DATA FOR THIS TASK
★ ★ ★ ★ ★

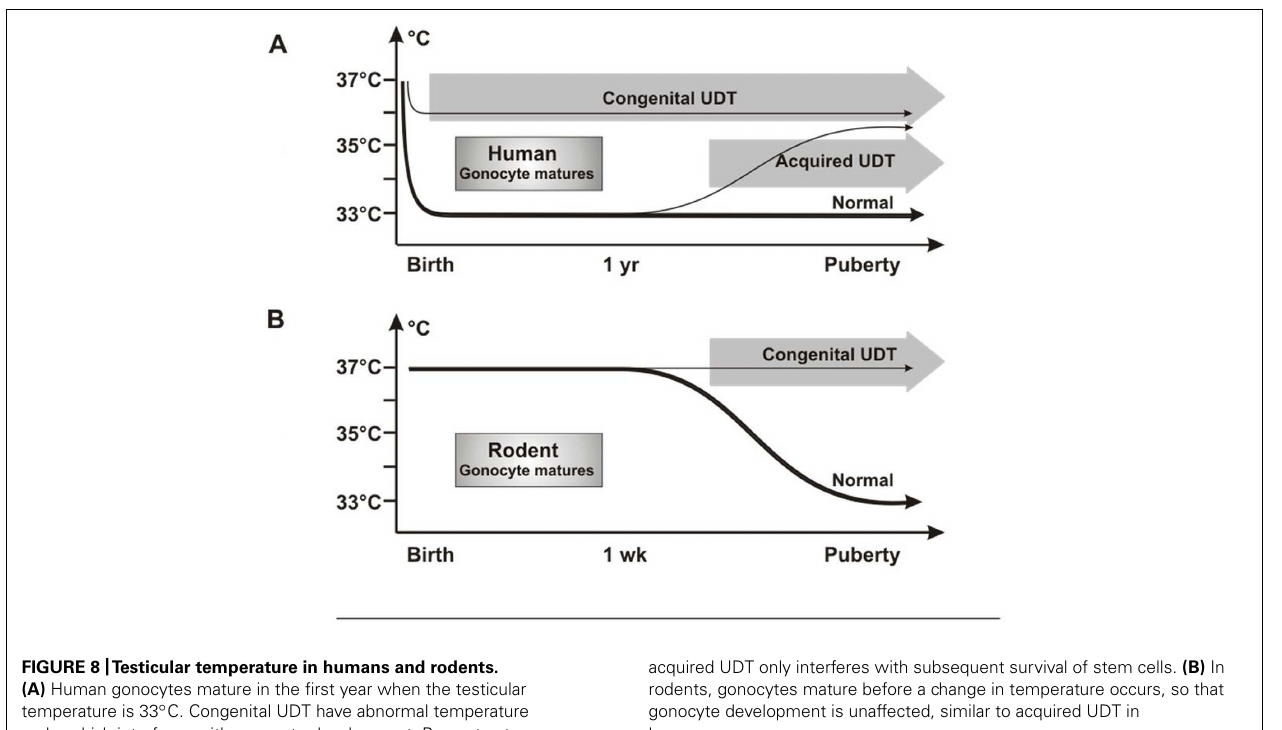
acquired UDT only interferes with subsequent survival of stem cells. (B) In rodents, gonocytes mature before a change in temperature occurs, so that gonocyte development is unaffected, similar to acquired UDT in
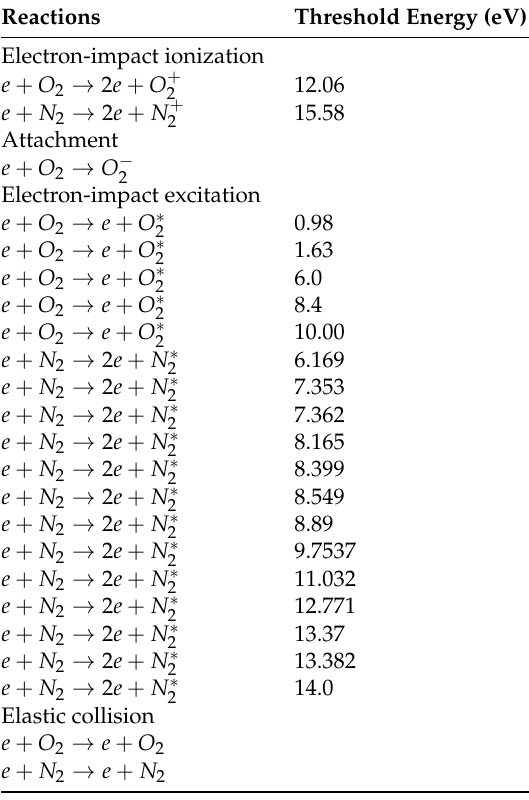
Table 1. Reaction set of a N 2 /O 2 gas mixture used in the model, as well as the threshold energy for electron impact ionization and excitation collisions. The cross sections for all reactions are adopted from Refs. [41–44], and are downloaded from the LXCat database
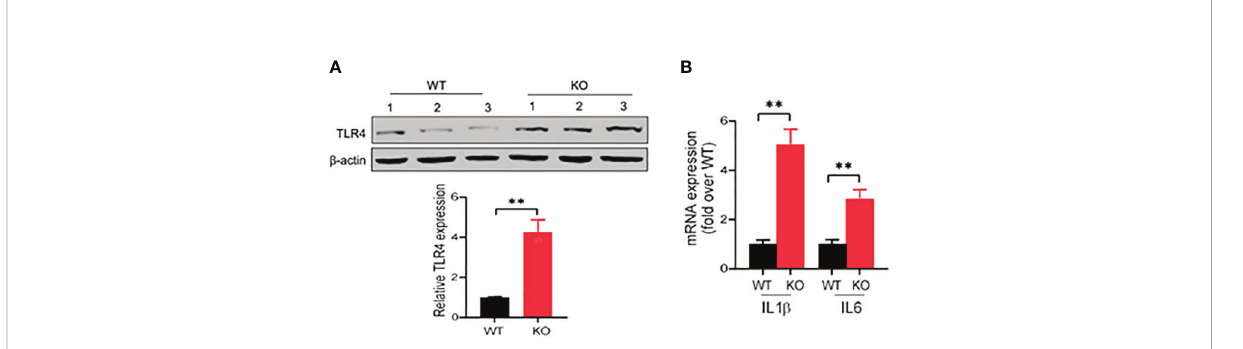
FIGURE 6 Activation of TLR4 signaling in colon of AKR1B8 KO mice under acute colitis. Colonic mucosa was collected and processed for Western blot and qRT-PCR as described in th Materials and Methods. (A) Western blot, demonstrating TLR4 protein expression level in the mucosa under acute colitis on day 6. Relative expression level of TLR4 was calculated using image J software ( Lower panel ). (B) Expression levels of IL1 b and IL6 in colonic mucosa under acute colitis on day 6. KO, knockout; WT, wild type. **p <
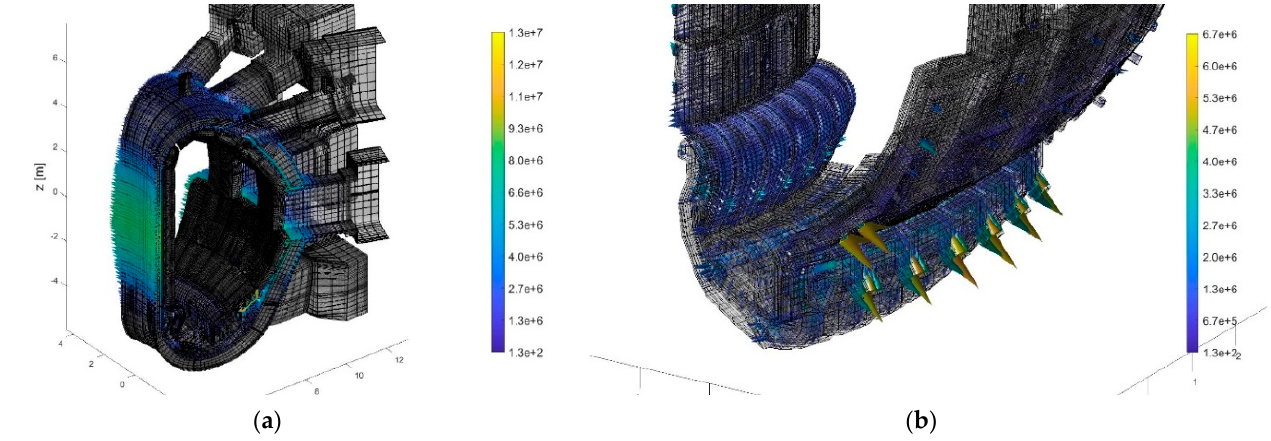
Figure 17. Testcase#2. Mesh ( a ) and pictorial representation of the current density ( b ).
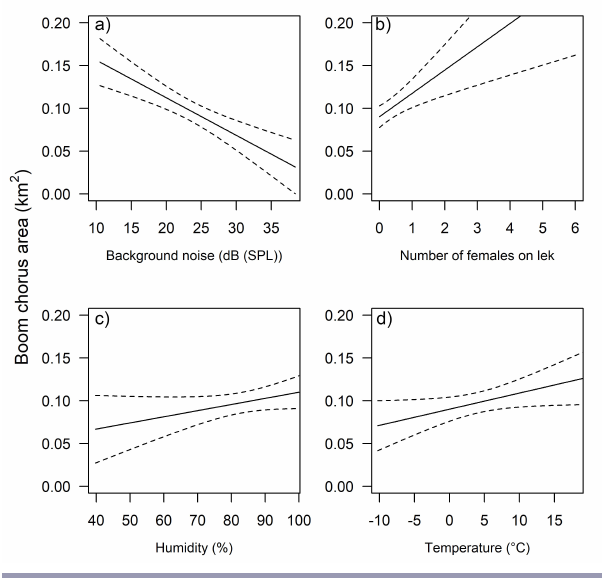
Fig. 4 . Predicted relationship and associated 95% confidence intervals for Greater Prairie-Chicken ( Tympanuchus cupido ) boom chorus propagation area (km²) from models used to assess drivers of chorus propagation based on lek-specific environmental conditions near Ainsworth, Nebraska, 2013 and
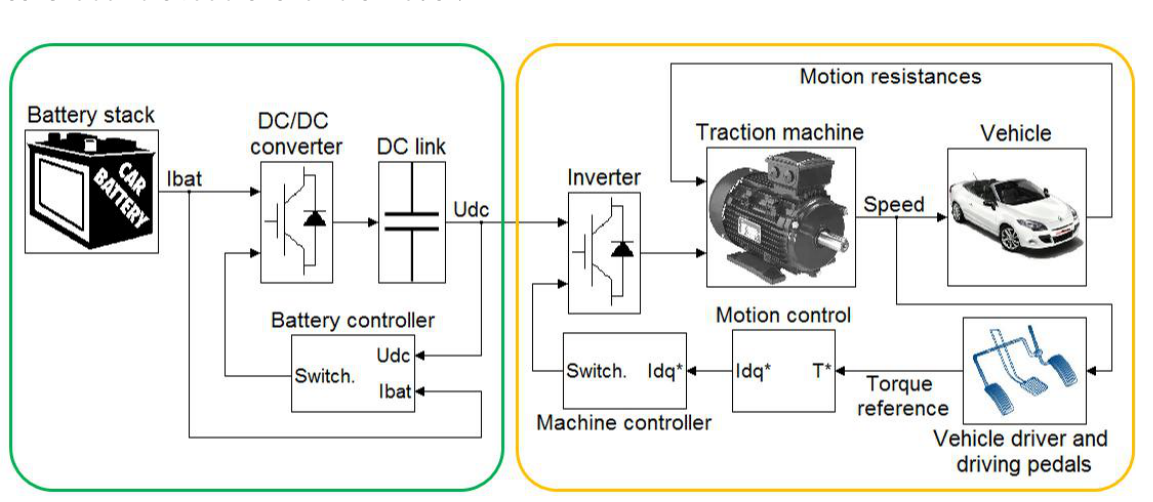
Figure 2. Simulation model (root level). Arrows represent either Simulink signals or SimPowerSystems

★ ★ ★ ★ ★

YOUR GOAL
Output every record above word for word, omitting any pictures they contain.

WORKED SOLUTION
acquired UDT only interferes with subsequent survival of stem cells. (B) In rodents, gonocytes mature before a change in temperature occurs, so that gonocyte development is unaffected, similar to acquired UDT in
Table 1. Reaction set of a N 2 /O 2 gas mixture used in the model, as well as the threshold energy for electron impact ionization and excitation collisions. The cross sections for all reactions are adopted from Refs. [41–44], and are downloaded from the LXCat database
FIGURE 6 Activation of TLR4 signaling in colon of AKR1B8 KO mice under acute colitis. Colonic mucosa was collected and processed for Western blot and qRT-PCR as described in th Materials and Methods. (A) Western blot, demonstrating TLR4 protein expression level in the mucosa under acute colitis on day 6. Relative expression level of TLR4 was calculated using image J software ( Lower panel ). (B) Expression levels of IL1 b and IL6 in colonic mucosa under acute colitis on day 6. KO, knockout; WT, wild type. **p <
Figure 17. Testcase#2. Mesh ( a ) and pictorial representation of the current density ( b ).
Fig. 4 . Predicted relationship and associated 95% confidence intervals for Greater Prairie-Chicken ( Tympanuchus cupido ) boom chorus propagation area (km²) from models used to assess drivers of chorus propagation based on lek-specific environmental conditions near Ainsworth, Nebraska, 2013 and
Figure 2. Simulation model (root level). Arrows represent either Simulink signals or SimPowerSystems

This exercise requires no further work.